For getting a feeling of the range of our beacon, we sent an XBEE Pro 868 into near space and tracked the distance with a matching patch antenna. We achieved a distance of 66 km and it was only stoped by the small hills in our close vicinity that was blocking the view.

So 868 MHz is our baseline for the REXUS sounding rocket tracking going even further and of course way higher/faster. For other regions of the world we will take 433 MHz or the 900 MHz bands according to the International Telecommunication Union (ITU).

Below you will see the result of our "spaceballoon" experiments in phase 1.

And of course we also needed to find the spaceballoon again, because we had spare space left and offerd a PhD team of the University of Bremen a hitchhike to do their stratospheric infrared experiment. Collaboration is always great!

The next step will be the selection of better antennas by comparing different kinds of antennas.

PHASE2: Muir Woods Hiking (planned)

Next will be to be a close range test on ground simulating a hiker during a trail in an mountanious area. In case he breaks his leg and needs help, the stations shall track the beacon within in an 10km x 10 km area. This is basically a "foxhunt" to track the beacon signal during it's run.

It doesn't need to be in Muir Wood, but we plan to be in San Francisco for the Google Summer of Code 2017 in Autum anyway, so we are happy to combine a visit to this gorgeous area with a test. We just like camping, hiking and being outide.

PHASE3: REXUS tracking and finding ROACH (under preparation)

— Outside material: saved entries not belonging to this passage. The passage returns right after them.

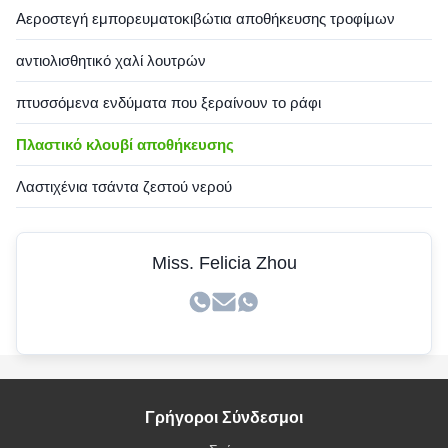
Αεροστεγή εμπορευματοκιβώτια αποθήκευσης τροφίμων
αντιολισθητικό χαλί λουτρών
πτυσσόμενα ενδύματα που ξεραίνουν το ράφι
Πλαστικό κλουβί αποθήκευσης
Λαστιχένια τσάντα ζεστού νερού
Miss. Felicia Zhou
Γρήγοροι Σύνδεσμοι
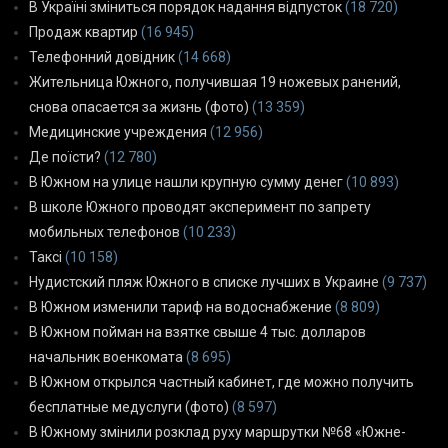
В Україні зміниться порядок надання відпусток
(18 720)
Продаж квартир
(16 945)
Телефонний довідник
(14 668)
Жительница Южного, получившая 19 ножевых ранений,
снова опасается за жизнь (фото)
(13 359)
Медицинские учреждения
(12 956)
Де поїсти?
(12 780)
В Южном на улице нашли крупную сумму денег
(10 893)
В школе Южного проводят эксперимент по запрету
мобильных телефонов
(10 233)
Таксі
(10 158)
Нудистский пляж Южного в списке лучших в Украине
(9 737)
В Южном изменили тариф на водоснабжение
(8 809)
В Южном пойман на взятке свыше 4 тыс. долларов
начальник военкомата
(8 695)
В Южном открылся частный кабинет, где можно получить
бесплатные медуслуги (фото)
(8 597)
В Южному змінили розклад руху маршрутки №68 «Южне-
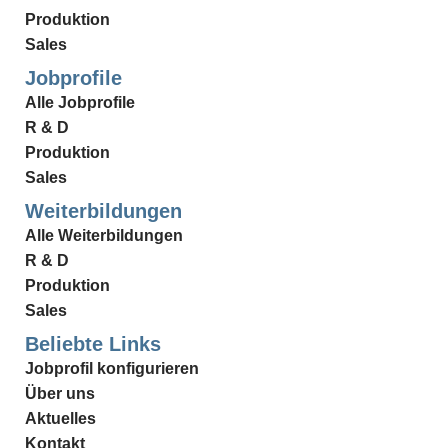
Produktion
Sales
Jobprofile
Alle Jobprofile
R & D
Produktion
Sales
Weiterbildungen
Alle Weiterbildungen
R & D
Produktion
Sales
Beliebte Links
Jobprofil konfigurieren
Über uns
Aktuelles
Kontakt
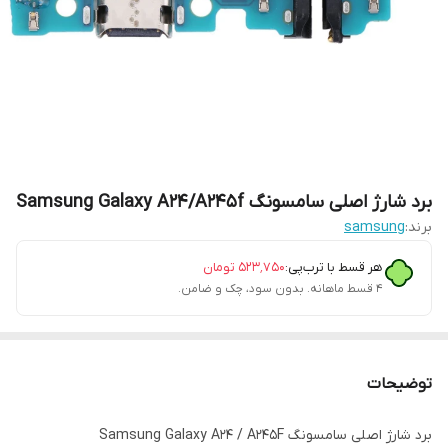
برد شارژ اصلی سامسونگ Samsung Galaxy A24/A245f
برند:
samsung
هر قسط با ترب‌پی:
۵۲۳٬۷۵۰
تومان
۴ قسط ماهانه. بدون سود، چک و ضامن.
توضیحات
برد شارژ اصلی سامسونگ Samsung Galaxy A24 / A245F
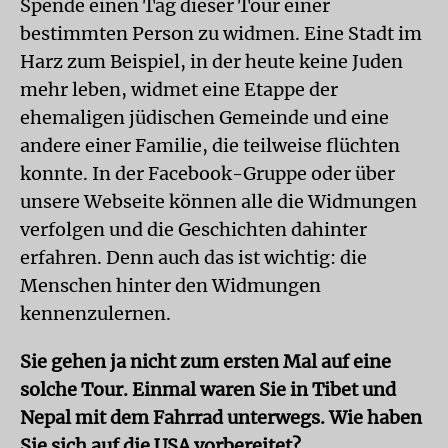
Spende einen Tag dieser Tour einer
bestimmten Person zu widmen. Eine Stadt im
Harz zum Beispiel, in der heute keine Juden
mehr leben, widmet eine Etappe der
ehemaligen jüdischen Gemeinde und eine
andere einer Familie, die teilweise flüchten
konnte. In der Facebook-Gruppe oder über
unsere Webseite können alle die Widmungen
verfolgen und die Geschichten dahinter
erfahren. Denn auch das ist wichtig: die
Menschen hinter den Widmungen
kennenzulernen.
Sie gehen ja nicht zum ersten Mal auf eine
solche Tour. Einmal waren Sie in Tibet und
Nepal mit dem Fahrrad unterwegs. Wie haben
Sie sich auf die USA vorbereitet?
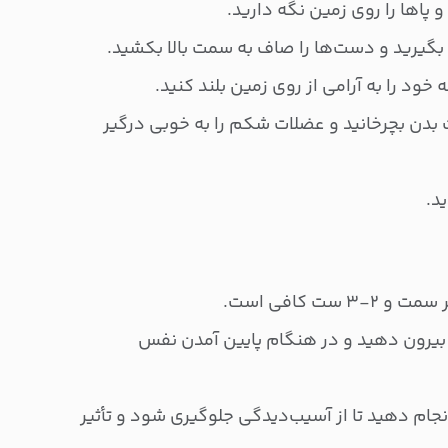
 پاها را روی زمین نگه دارید.
بگیرید و دست‌ها را صاف به سمت بالا بکشید.
 خود را به آرامی از روی زمین بلند کنید.
 بدن بچرخانید و عضلات شکم را به خوبی درگیر
د.
 بیرون دهید و در هنگام پایین آمدن نفس
نجام دهید تا از آسیب‌دیدگی جلوگیری شود و تأثیر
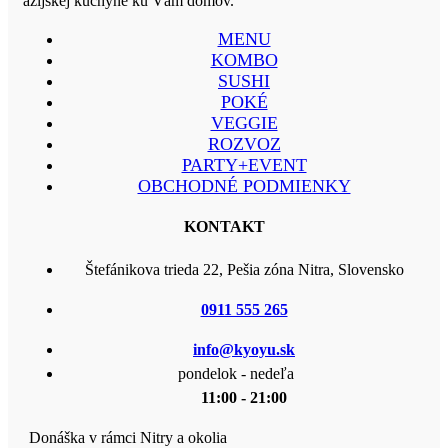
ázijskej kuchyne ku Vám domov.
MENU
KOMBO
SUSHI
POKÉ
VEGGIE
ROZVOZ
PARTY+EVENT
OBCHODNÉ PODMIENKY
KONTAKT
Štefánikova trieda 22, Pešia zóna Nitra, Slovensko
0911 555 265
info@kyoyu.sk
pondelok - nedeľa
11:00 - 21:00
Donáška v rámci Nitry a okolia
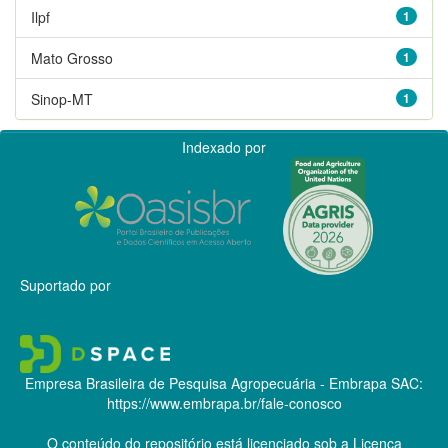
Ilpf
1
Mato Grosso
1
Sinop-MT
1
Indexado por
Suportado por
Empresa Brasileira de Pesquisa Agropecuária - Embrapa
SAC:
https://www.embrapa.br/fale-conosco
O conteúdo do repositório está licenciado sob a Licença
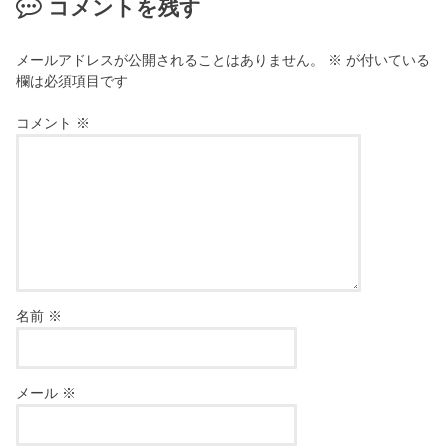
コメントを残す
メールアドレスが公開されることはありません。
※
が付いている
欄は必須項目です
コメント
※
名前
※
メール
※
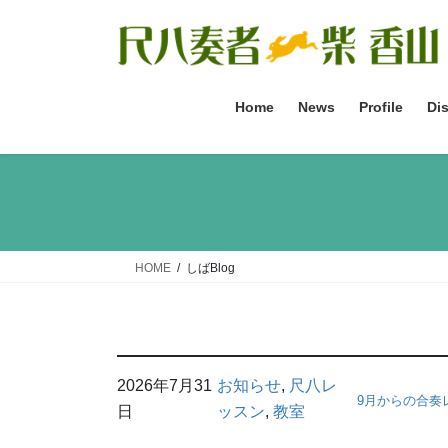
コ
ナ
ン
ビ
テ
ゲ
ン
ー
ツ
シ
Home
News
Profile
Di
へ
ョ
ス
ン
キ
に
ッ
移
プ
動
HOME
しばBlog
2026年7月31
お知らせ
, 
尺八レ
9月からの合奏
日
ッスン
, 
教室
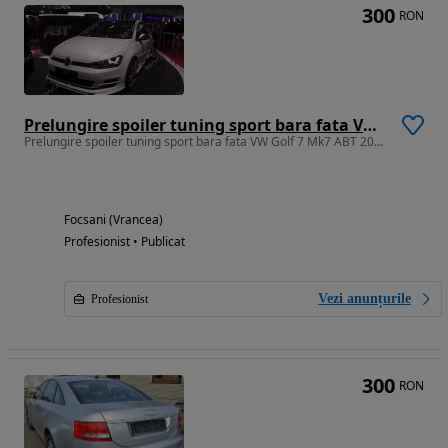
300
RON
Prelungire spoiler tuning sport bara fata VW Golf 7 Mk7 ABT 2012-2016 ver2
Prelungire spoiler tuning sport bara fata VW Golf 7 Mk7 ABT 2012-2016 ver2
Focsani (Vrancea)
Profesionist • Publicat
Vezi anunțurile
Profesionist
300
RON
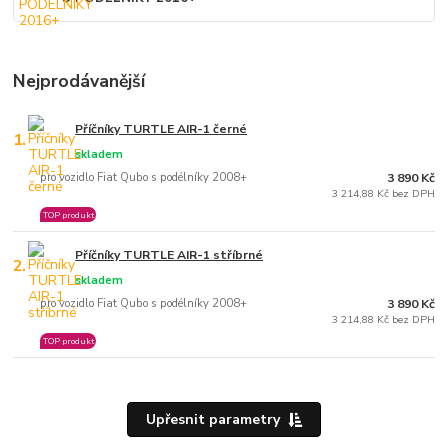
Nejprodávanější
Příčníky TURTLE AIR-1 černé
1.
skladem
pro vozidlo Fiat Qubo s podélníky 2008+
3 890 Kč
3 214,88 Kč bez DPH
TOP produkt
Příčníky TURTLE AIR-1 stříbrné
2.
skladem
pro vozidlo Fiat Qubo s podélníky 2008+
3 890 Kč
3 214,88 Kč bez DPH
TOP produkt
Upřesnit parametry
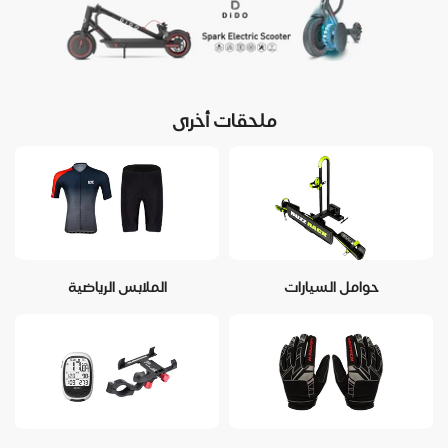
ملحقات أخرى
حوامل السيارات
الملابس الرياضية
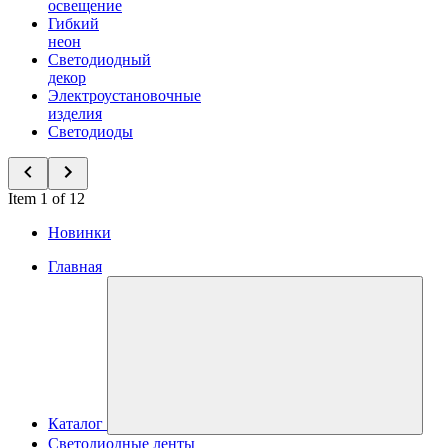
освещение
Гибкий
неон
Светодиодный
декор
Электроустановочные
изделия
Светодиоды
Item 1 of 12
Новинки
Главная
Каталог
Светодиодные ленты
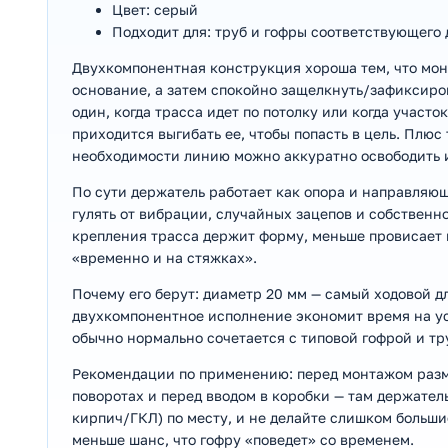
Цвет: серый
Подходит для: труб и гофры соответствующего
Двухкомпонентная конструкция хороша тем, что мон
основание, а затем спокойно защелкнуть/зафиксиров
один, когда трасса идет по потолку или когда участ
приходится выгибать ее, чтобы попасть в цель. Плю
необходимости линию можно аккуратно освободить и
По сути держатель работает как опора и направляющ
гулять от вибрации, случайных зацепов и собственно
крепления трасса держит форму, меньше провисает 
«временно и на стяжках».
Почему его берут: диаметр 20 мм — самый ходовой 
двухкомпонентное исполнение экономит время на ус
обычно нормально сочетается с типовой гофрой и тр
Рекомендации по применению: перед монтажом разме
поворотах и перед вводом в коробки — там держател
кирпич/ГКЛ) по месту, и не делайте слишком больши
меньше шанс, что гофру «поведет» со временем.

Yes, this it really no joke. We are part of the ROACH experiment onboard a REXUS sounding rocket and sometimes the experiments get lot in the tundra in Northern Sweden (it's pretty north, they have aurora borealis lights!!!).

Friends of us from Strathclyde University needed to find their experiment and they found it a year later. For ROACH, roach we want to take care they alway know where their little rover is, so we offered help to track them. This is a lucky coincidence that we can test our system under these circumstances. How awesome is it to shot something to space and drap it back to earth to find it while being so fast, so high and so hot!

Help us tackle this challenge! We want to find out, if our system can do that. This is why all those experiments are so important for us!

This will also be the most expensive part of the experiment. At least 7 station to record the data, because there is only ONE chance to record the launch! We cannot rely on cellphone coverage, but we want to have mobile internet at each station to get the data and housekeeping data faster. And it will be cold weather, -20degC and lower, in March 2018. It will be a great challenge.